= Erling Blöndal Bengtsson =

Danish cellist (1932–2013)

Erling Blöndal Bengtsson (8 March 1932 – 6 June 2013) was a Danish cellist.

Born in Copenhagen, Bengtsson gave his first public performance there in 1936, when he was four years old. He was admitted at the age of sixteen to the Curtis Institute of Music in Philadelphia where he studied with Gregor Piatigorsky, who engaged him as a teaching assistant in 1949. From 1950 to 1953, Bengtsson taught his own cello class at the institute, before being appointed to the Royal Danish Academy of Music in Copenhagen. In 1980, he became a professor at the Hochschule für Musik Köln. He returned to America in 1990 and taught at the University of Michigan School of Music until his retirement from academia in 2006.

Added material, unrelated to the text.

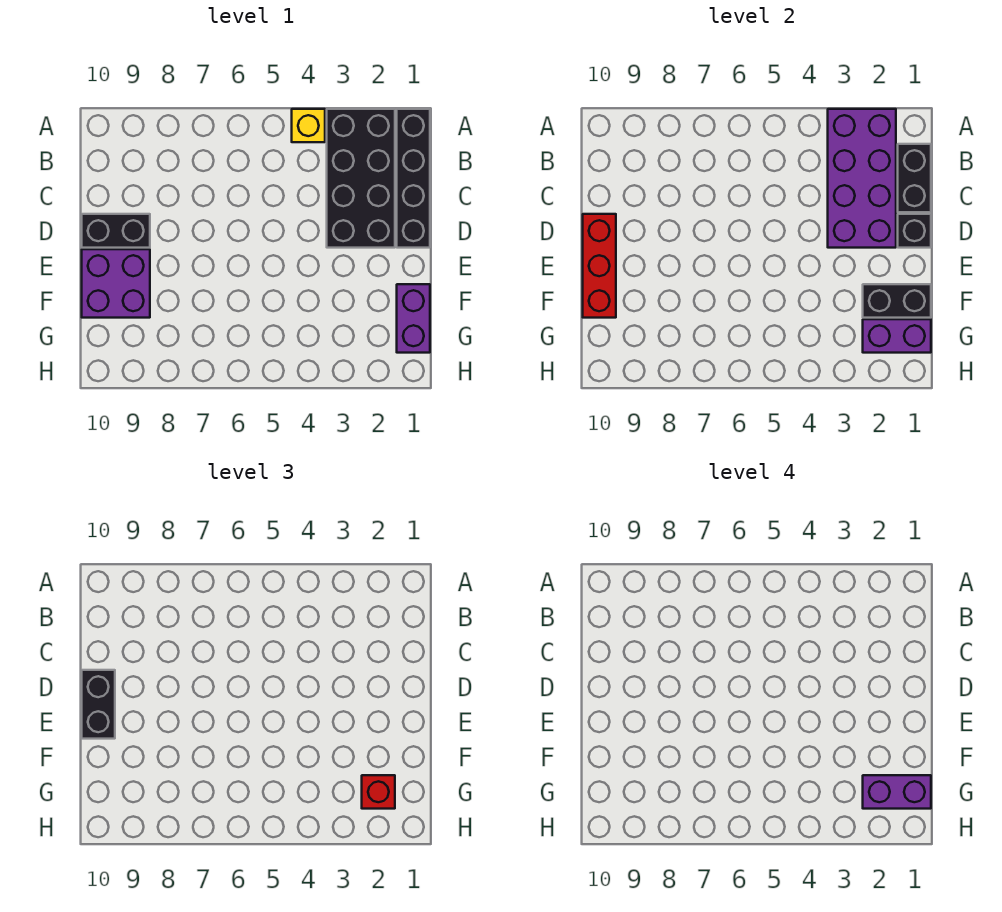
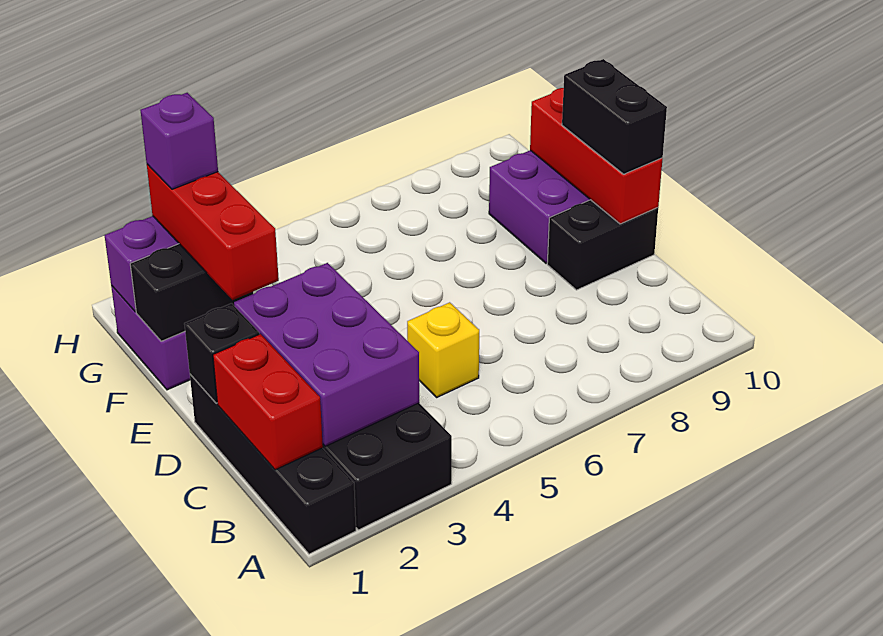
purple brick A2:D3 level 2 -> purple brick B2:D3 level 2
yellow brick A4 level 1 -> yellow brick C5 level 1
black brick B1:C1 level 2 -> red brick B1:C1 level 2
purple brick G1:G2 level 4 -> purple brick G2 level 4
red brick G2 level 3 -> red brick E2:G2 level 3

Bengtsson was a member of the Royal Swedish Academy of Music and was conferred the title Chevalier du Violoncelle by Indiana University in 1993. Bengtsson made most of his phonograph and CD recordings with the Danish label Danacord. In November 2006, Danacord released the DVD The Cello and I, which presented a comprehensive portrait of Bengtsson's career on the seventieth anniversary of his debut. He died in Ann Arbor, Michigan, aged 81.

Bengtsson was the subject of a sculpture (The Musician) in 1970 by the Icelandic sculptor Ólöf Pálsdóttir, of him playing the cello. In 2014 this was moved to a location in the water, next to the Iceland Symphony Orchestra's new home of the Harpa in Reykjavík.